*** Extracted information Section Begins ***
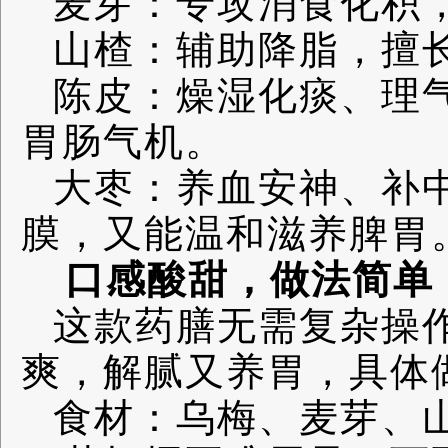
麦芽：专攻消食化积
山楂：辅助降脂，擅
陈皮：燥湿化痰、理
胃肠气机。
大枣：养血安神、补
膜，又能温和滋养脾胃
口感酸甜，做法简单
这款药膳无需复杂操
爽，解腻又养胃，具体
食材：乌梅、麦芽、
*** Extracted information Section Ends ***
# Task details
Print the entire listing precisely as written, omitting the images it holds.

# Result
麦芽：专攻消食化积
山楂：辅助降脂，擅
陈皮：燥湿化痰、理
胃肠气机。
大枣：养血安神、补
膜，又能温和滋养脾胃
口感酸甜，做法简单
这款药膳无需复杂操
爽，解腻又养胃，具体
食材：乌梅、麦芽、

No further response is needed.